Collected data
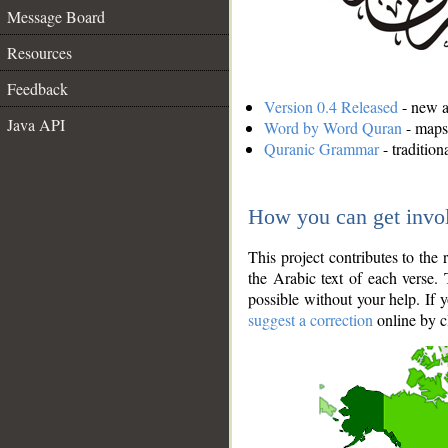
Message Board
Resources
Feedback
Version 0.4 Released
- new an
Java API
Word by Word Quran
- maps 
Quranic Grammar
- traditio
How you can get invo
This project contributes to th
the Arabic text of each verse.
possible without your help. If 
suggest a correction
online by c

_What the exercise asks_: All records should be output exactly, with the pictures left out.

_Final answer_:
Message Board
Resources
Feedback
Version 0.4 Released
- new an
Java API
Word by Word Quran
- maps 
Quranic Grammar
- traditio
How you can get invo
This project contributes to th
the Arabic text of each verse.
possible without your help. If 
suggest a correction
online by c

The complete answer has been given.